- [WHAT TO WORK ON] Copy the listing exactly, leaving out every picture.

- [GIVEN DATA]
——————————

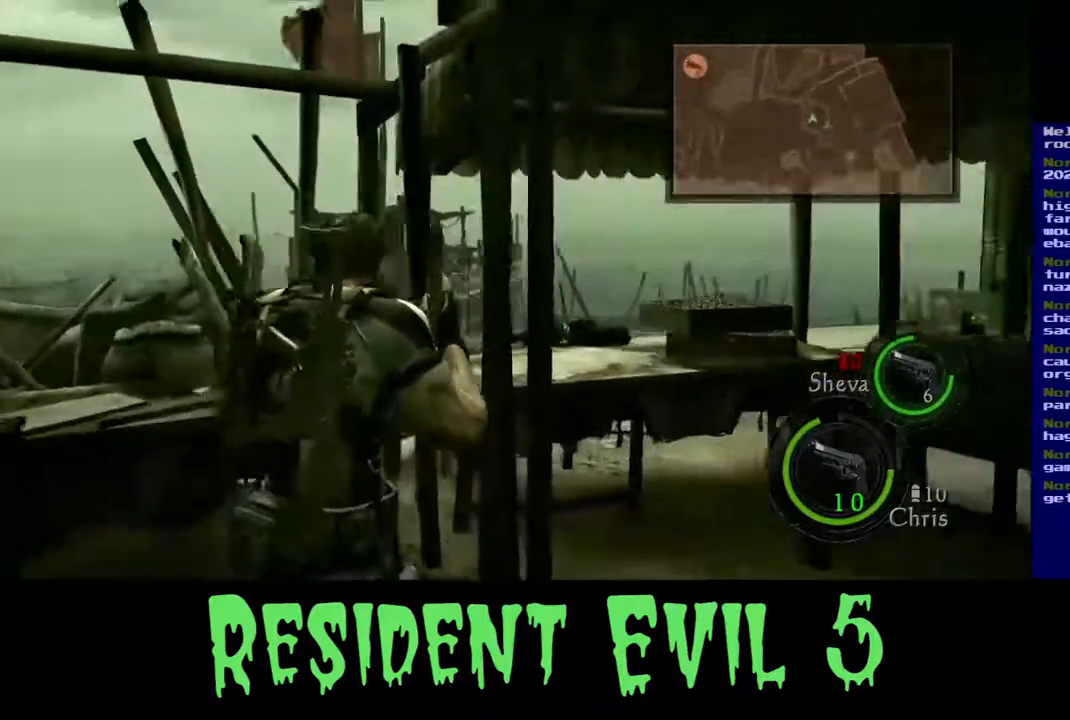
{"buttons": [], "left_stick": "center", "right_stick": "right", "events": [[300, "right_stick", "right"], [350, "left_stick", "center"]]}
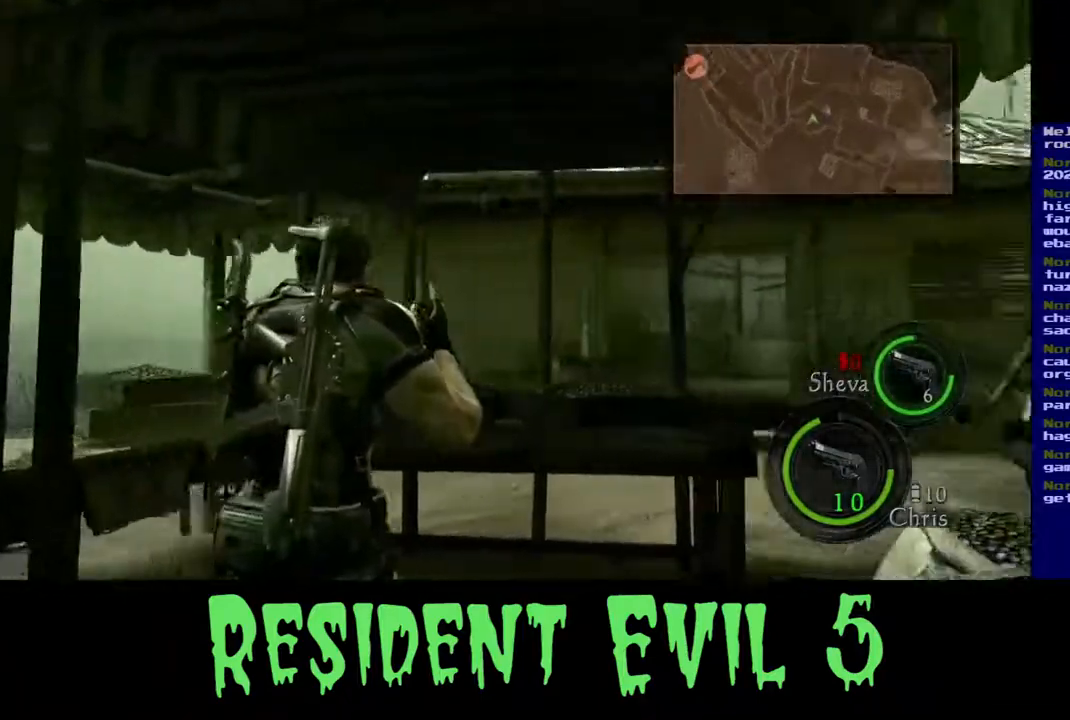
{"buttons": ["DPAD_LEFT"], "left_stick": "up", "right_stick": "down-right", "events": [[50, "DPAD_LEFT", "down"], [50, "right_stick", "center"], [267, "right_stick", "down-right"], [350, "left_stick", "up"]]}
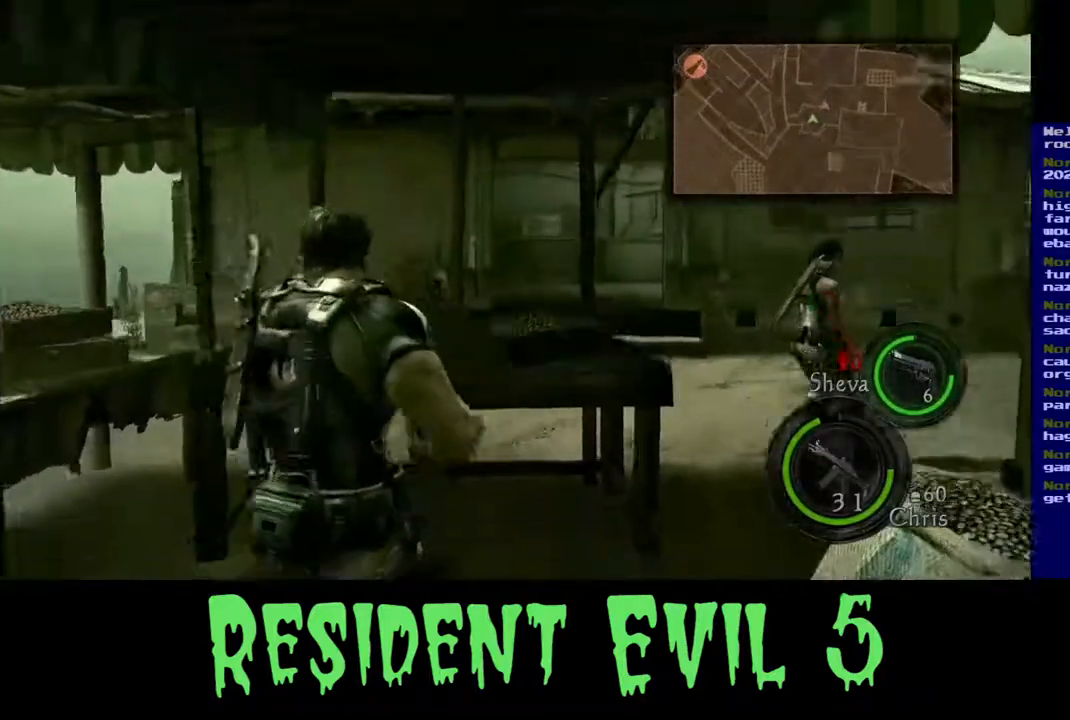
{"buttons": [], "left_stick": "up-right", "right_stick": "right", "events": [[67, "right_stick", "center"], [167, "DPAD_LEFT", "up"], [333, "left_stick", "up-right"], [467, "right_stick", "right"]]}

——————————

- [REPLY TO THE TASK]
{"buttons": [], "left_stick": "center", "right_stick": "right", "events": [[300, "right_stick", "right"], [350, "left_stick", "center"]]}
{"buttons": ["DPAD_LEFT"], "left_stick": "up", "right_stick": "down-right", "events": [[50, "DPAD_LEFT", "down"], [50, "right_stick", "center"], [267, "right_stick", "down-right"], [350, "left_stick", "up"]]}
{"buttons": [], "left_stick": "up-right", "right_stick": "right", "events": [[67, "right_stick", "center"], [167, "DPAD_LEFT", "up"], [333, "left_stick", "up-right"], [467, "right_stick", "right"]]}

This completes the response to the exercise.